- _Provided passage_:
▬▬▬▬▬▬
The distribution substation model is composed of a distribution transformer and aggregated elements for load, electric vehicles, photovoltaic systems, and storage units. The main grid model also incorporates a conventional power generation and a wind power generation area shown in Figure 4 and Figure 5, respectively. The wind power generation area is composed of two transmission transformers and two aggregated areas of wind turbines. The conventional power generation area includes two transmission transformers and two synchronous machines.

2.2. Scenario

In this selected scenario, a European agreement for climate mitigation is achieved and fossil fuel consumption is expected to be low worldwide by the year 2030. Therefore, due to the low dependence on conventional fuels, fuel costs are relatively low. The CO2 costs are high due to the existence of a global carbon market. The EU’s ambition for Greenhouse Gas (GHG) emission reductions is achieved through this selected scenario, an 80–95% GHG reduction. The strategy focuses on the deployment of large-scale RES technologies [16].
Large-scale RES deployment is accompanied by centralized storage solutions such as pumped hydro storage, compressed air, etc. Electrification of transport, heating and industry can be supported by both centralized (large-scale) and decentralized (domestic) storage solutions. However, the political focus is mainly on the supply side so it is expected that large amount of fossil-free generation will be incentivized for investments in energy efficiency.
The scenario’s production per power source is shown in Table 1. It shall be noted that in the case of evaluating the stability behavior of the Cyprus power grid while investigating a realistic case scenario, it will be required to omit hydro power generation and reallocate its power potential to the rest of the generation technologies based on the roadmap of Cyprus power production energy mix [17].
▬▬▬▬▬▬
- _Dataset records_:
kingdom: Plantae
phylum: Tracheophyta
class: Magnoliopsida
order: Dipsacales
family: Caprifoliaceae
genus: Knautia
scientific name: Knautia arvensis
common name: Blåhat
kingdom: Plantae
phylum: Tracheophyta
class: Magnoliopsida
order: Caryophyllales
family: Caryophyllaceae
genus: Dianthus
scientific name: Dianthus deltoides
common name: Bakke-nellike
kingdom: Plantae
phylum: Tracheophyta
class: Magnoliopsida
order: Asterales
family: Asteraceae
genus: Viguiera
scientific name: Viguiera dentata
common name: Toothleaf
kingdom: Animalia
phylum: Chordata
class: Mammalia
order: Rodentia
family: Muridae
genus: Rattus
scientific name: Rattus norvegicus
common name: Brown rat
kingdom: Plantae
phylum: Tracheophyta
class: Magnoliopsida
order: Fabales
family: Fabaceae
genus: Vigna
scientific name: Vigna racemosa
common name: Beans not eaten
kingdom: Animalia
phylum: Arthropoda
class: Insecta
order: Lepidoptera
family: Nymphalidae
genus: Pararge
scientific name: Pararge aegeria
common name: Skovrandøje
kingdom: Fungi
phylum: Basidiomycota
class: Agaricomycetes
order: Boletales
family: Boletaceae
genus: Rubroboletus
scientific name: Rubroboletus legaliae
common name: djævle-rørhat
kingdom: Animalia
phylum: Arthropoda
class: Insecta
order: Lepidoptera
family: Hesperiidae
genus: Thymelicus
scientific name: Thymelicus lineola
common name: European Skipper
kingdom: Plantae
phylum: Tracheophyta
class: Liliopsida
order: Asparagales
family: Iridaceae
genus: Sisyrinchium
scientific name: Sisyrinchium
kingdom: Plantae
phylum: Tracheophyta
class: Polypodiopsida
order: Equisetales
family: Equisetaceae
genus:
▬▬▬▬▬▬
- _Your assignment_:
Transcribe everything in the power grid text above from "The distribution substation" down to "two synchronous machines.", keeping every word and mark the same.

- _Answer to this problem_:
The distribution substation model is composed of a distribution transformer and aggregated elements for load, electric vehicles, photovoltaic systems, and storage units. The main grid model also incorporates a conventional power generation and a wind power generation area shown in Figure 4 and Figure 5, respectively. The wind power generation area is composed of two transmission transformers and two aggregated areas of wind turbines. The conventional power generation area includes two transmission transformers and two synchronous machines.